Andrew Jelks was voted to the all-SEC freshman team. He helped solidify an o-line that came into its own as the season progressed. Somewhat fittingly, he is the first Vandy O-lineman to collect all-SEC freshman honors since Wesley Johnson and only recently made the Athlon Freshman All-American, third team. Patton Robinette directed victories over Georgia and Florida – and then scored the winning, last minute touchdown in Knoxville. Robbinette showed remarkable poise and savvy. While designated the “running quarterback”, he completed 58% of his passes. More importantly, his six touchdowns were second most on the team – and accomplished in only 56 carries.
When the season started, Jerron Seymour was third on the depth chart at running back. He climbed to the top early. With two years left, Seymour showed great promise and a nose for the end zone. He cashed in a team leading thirteen touchdowns. Also, Jonathon Krause stepped up dramatically in his senior campaign. Our most sobering statistic for next year is that we lose three of our top four receivers. Our leading returning receiver next year will be a running back, Jerron Seymour.
Most Valuable Player Defense: Kenny Ladler.

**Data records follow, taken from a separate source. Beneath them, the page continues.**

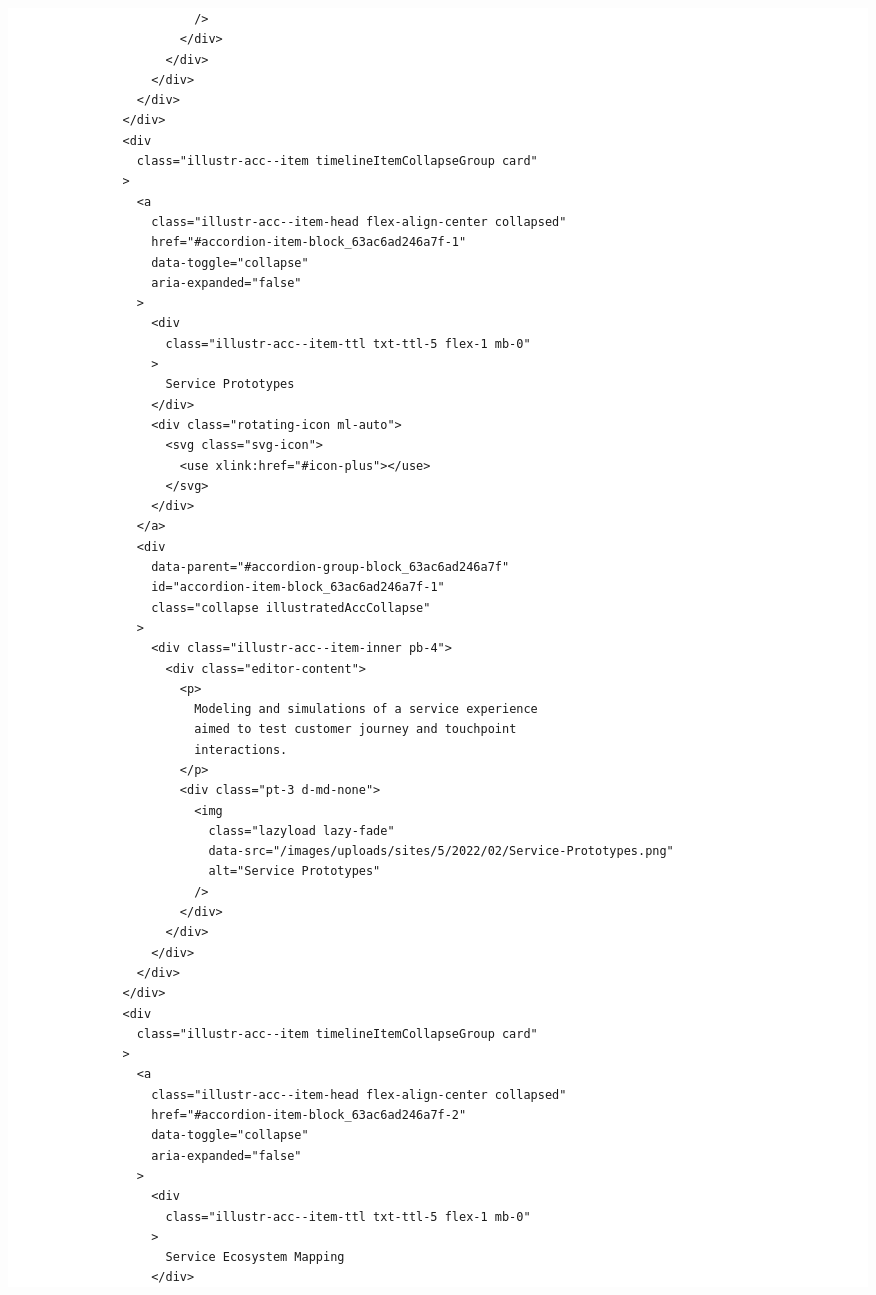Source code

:                               />
                            </div>
                          </div>
                        </div>
                      </div>
                    </div>
                    <div
                      class="illustr-acc--item timelineItemCollapseGroup card"
                    >
                      <a
                        class="illustr-acc--item-head flex-align-center collapsed"
                        href="#accordion-item-block_63ac6ad246a7f-1"
                        data-toggle="collapse"
                        aria-expanded="false"
                      >
                        <div
                          class="illustr-acc--item-ttl txt-ttl-5 flex-1 mb-0"
                        >
                          Service Prototypes
                        </div>
                        <div class="rotating-icon ml-auto">
                          <svg class="svg-icon">
                            <use xlink:href="#icon-plus"></use>
                          </svg>
                        </div>
                      </a>
                      <div
                        data-parent="#accordion-group-block_63ac6ad246a7f"
                        id="accordion-item-block_63ac6ad246a7f-1"
                        class="collapse illustratedAccCollapse"
                      >
                        <div class="illustr-acc--item-inner pb-4">
                          <div class="editor-content">
                            <p>
                              Modeling and simulations of a service experience
                              aimed to test customer journey and touchpoint
                              interactions.
                            </p>
                            <div class="pt-3 d-md-none">
                              <img
                                class="lazyload lazy-fade"
                                data-src="/images/uploads/sites/5/2022/02/Service-Prototypes.png"
                                alt="Service Prototypes"
                              />
                            </div>
                          </div>
                        </div>
                      </div>
                    </div>
                    <div
                      class="illustr-acc--item timelineItemCollapseGroup card"
                    >
                      <a
                        class="illustr-acc--item-head flex-align-center collapsed"
                        href="#accordion-item-block_63ac6ad246a7f-2"
                        data-toggle="collapse"
                        aria-expanded="false"
                      >
                        <div
                          class="illustr-acc--item-ttl txt-ttl-5 flex-1 mb-0"
                        >
                          Service Ecosystem Mapping
                        </div>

We lose another future NFL-er here. Ladler, a first team all-SEC selection, has been a driving force on defense – and leading tackler – for several years. This year he led the squad with 87 tackles, 60 of which were solo. He also posted five interceptions. Always dependable, a sure open-field tackler. He and Javon Marshall held down the fort for several years at the safety position and will be missed.
Honorable Mention: Andre Hal.
Hal was the key to a secondary that was dominant – after early season soft cushions were abandoned. As sobering as our WR dilemma will be next year, our entire starting secondary departs: Ladler, Hal, Javon Marshall and Steven Clarke. These talented and dependable senior defenders helped Vandy place 21st in the country in passing yards allowed per game – despite facing Johnny Manziel, Aaron Murray and other gunslingers. We will also need to replace LBs Chase Garnham and Karl Butler – it was not a coincidence that our D solidified upon their return to action from injuries. Senior Walker May closed the year strong too. The hurry-up no-huddle offenses we faced early made stat-accumulation difficult for our D-line. At year’s end, we faced four consecutive opponents who did not speed it up – and held them, on average, below fourteen points per game.
Newcomer: Adam Butler.
The defense is loaded with young talent. Many – especially in the secondary – stepped up this year and will need to do it as starters next year. Of all these talented young defenders, Adam Butler stood out. He made game-changing plays against Kentucky and Tennessee. He tallied 25 tackles, 16 solo, six for loss, knocked down passes and blocked kicks. Any league where Butler could not crack the All-Freshman team is loaded with high caliber defensive tackles.
Pleasant Surprise: Darreon Herring.
It was a tough injury year for starting LBs. That put a lot of pressure on the healthy ones. Sophomore Darreon Herring held things together. He was second on the team in tackles with 80. A very solid year – which we desperately needed from him. Caleb Azubike also showed signs of being a dominant defensive end in the future.
Special Teams – Most Valuable Player: Carey Spear.
A dependable kicker is a luxury fans take for granted until they don’t have one. We will miss Spear next year. Dependable place-kicking, bone-rattling tackling, and kick-offs that were generally unreturnable. Spear was a perfect 43 of 43 on extra points, and two for two on field goals beyond 50 yards – with a long of 54. We may miss the kick-offs more than anything next year – Spear routinely booted them through the end zone.
Newcomers: Taylor Hudson and Darrius Sims.
Hudson took over the punting duties. Punting was another big question mark coming into the season – and we held our own. Sims showed real flashes of brilliance as a return man. There are a lot of long returns in his future.
This is a great group of veterans – and a promising and talented array of underclassmen. Let’s hope they finish the season in style.